Käther Karl K, Remmel Andreas, Lemke Steffen, Stadler Peter F
Bioinformatics Group, Department of Computer Science, and Interdisciplinary Center for Bioinformatics, Leipzig University, Härtelstrasse 16-18, D-04017, Leipzig, Germany.
Santa Fe Institute, 1399 Hyde Park Rd., Santa Fe, NM, 87501, USA.
Algorithms Mol Biol. 2025 Apr 5;20(1):5. doi: 10.1186/s13015-025-00275-9.
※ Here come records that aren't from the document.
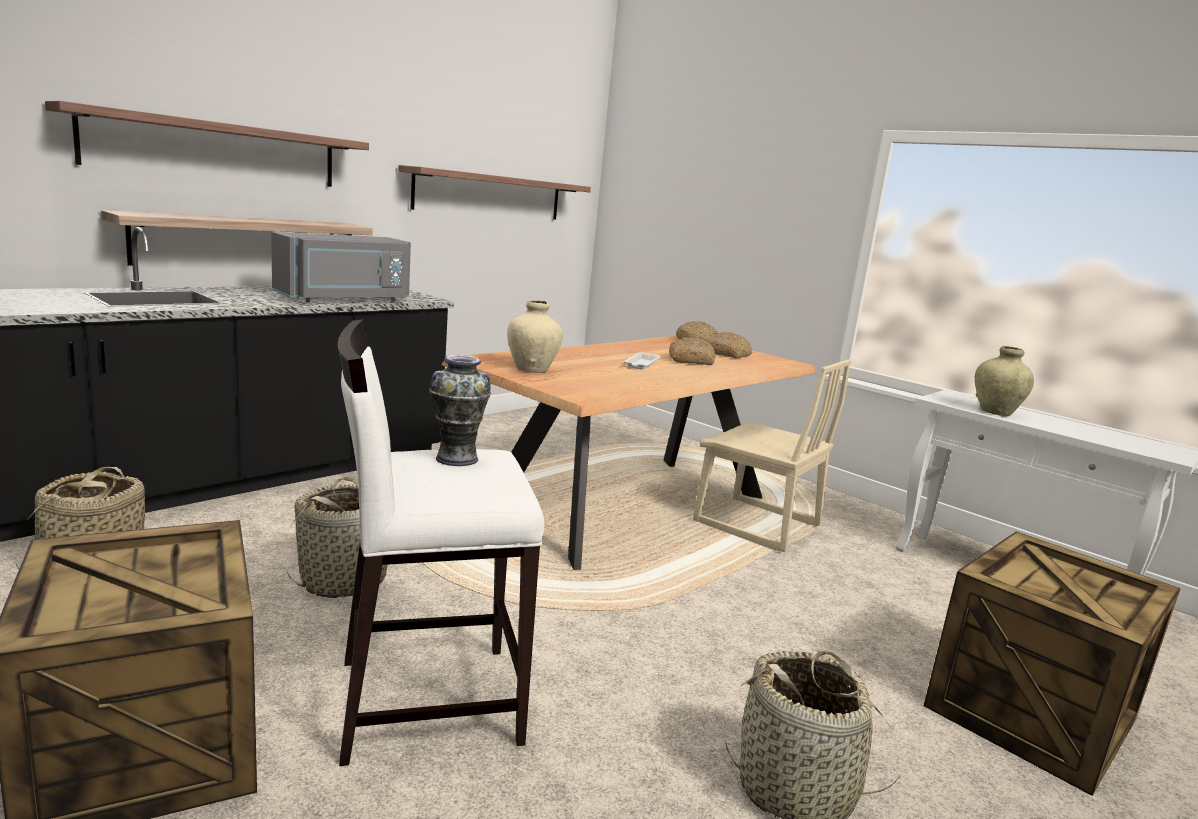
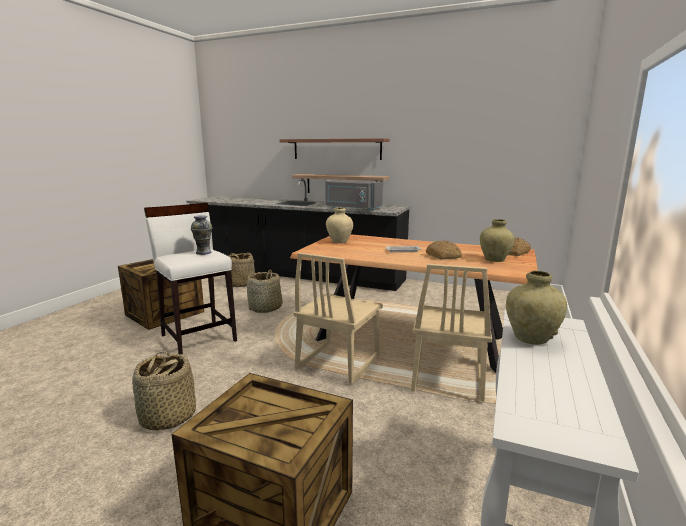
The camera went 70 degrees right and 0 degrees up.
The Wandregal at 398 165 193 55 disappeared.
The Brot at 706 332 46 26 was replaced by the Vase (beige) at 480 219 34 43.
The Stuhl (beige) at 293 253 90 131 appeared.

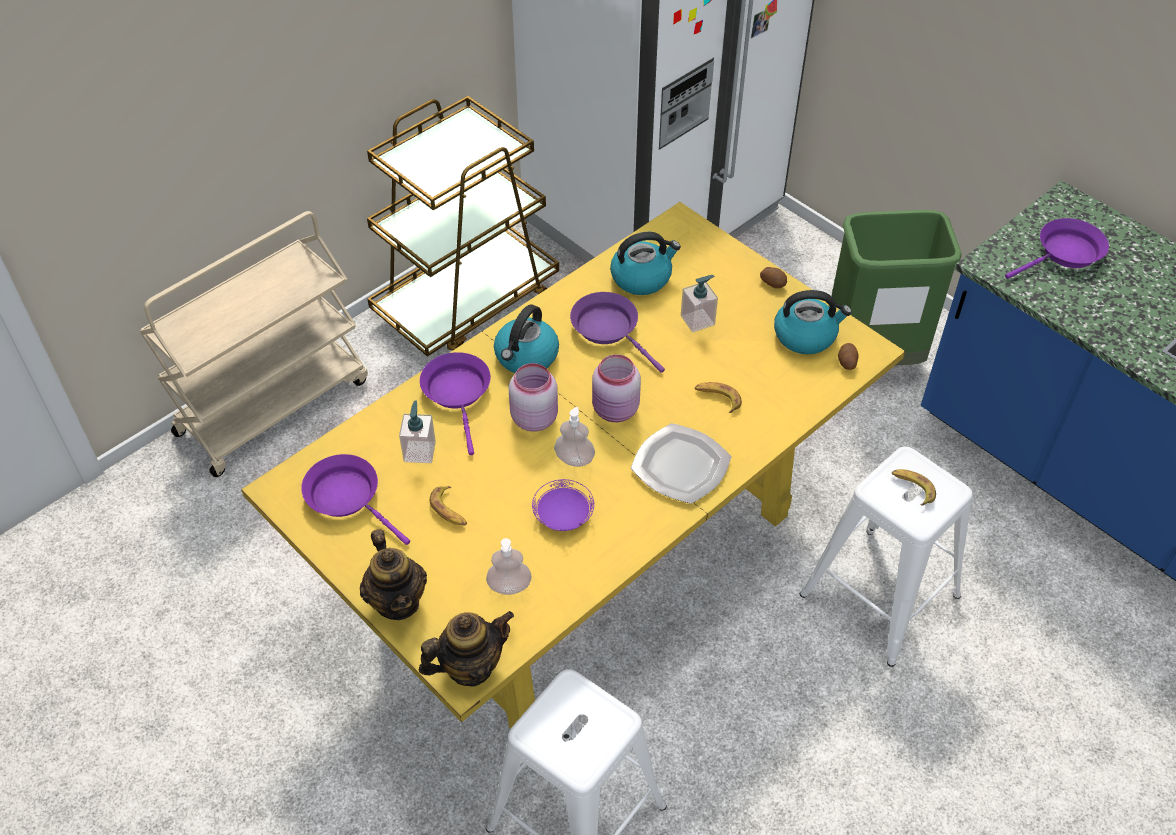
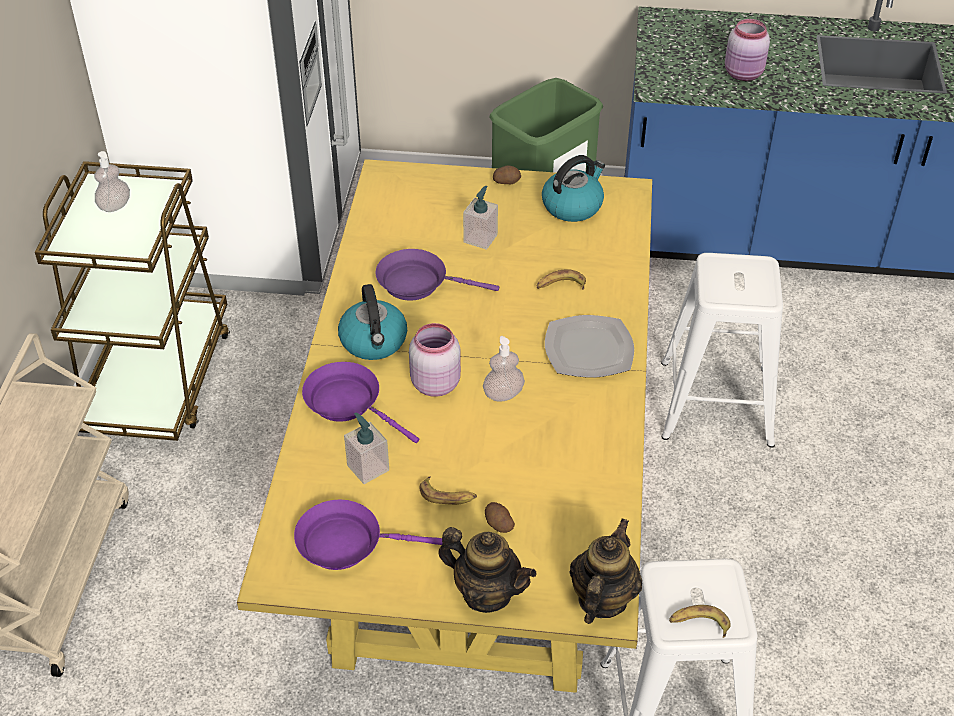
The camera went 40 degrees left and 5 degrees down.
The Seifenspender moved from 486 538 46 57 to 94 151 36 61.
The Teller (lila) at 532 479 62 52 disappeared.
The Vorratsglas (rosa) moved from 592 354 49 68 to 725 19 45 62.
The Wasserkessel at 610 232 71 63 disappeared.
The Kartoffel moved from 838 343 21 27 to 485 502 30 31.
The Banane moved from 892 469 44 37 to 669 605 61 33.
The Pfanne (lila) at 1005 218 104 61 disappeared.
Orthology inference lies at the foundation of comparative genomics research. The correct identification of loci which descended from a common ancestral sequence is not only complicated by sequence divergence but also duplication and other genome rearrangements. The conservation of gene order, i.e. synteny, is used in conjunction with sequence similarity as an additional factor for orthology determination. Current approaches, however, rely on genome annotations and are therefore limited. Here we present an annotation-free approach and compare it to synteny analysis with annotations. We find that our approach works better in closely related genomes whereas there is a better performance with annotations for more distantly related genomes. Overall, the presented algorithm offers a useful alternative to annotation-based methods and can outperform them in many cases.
直系同源推断是比较基因组学研究的基础。正确识别源自共同祖先序列的基因座不仅因序列差异而复杂,还受到复制和其他基因组重排的影响。基因顺序的保守性,即共线性,与序列相似性一起用作确定直系同源性的附加因素。然而,目前的方法依赖于基因组注释,因此存在局限性。在这里,我们提出了一种无需注释的方法,并将其与有注释的共线性分析进行比较。我们发现我们的方法在亲缘关系较近的基因组中效果更好,而对于亲缘关系较远的基因组,有注释的方法表现更佳。总体而言,所提出的算法为基于注释的方法提供了一种有用的替代方案,并且在许多情况下可以超越它们。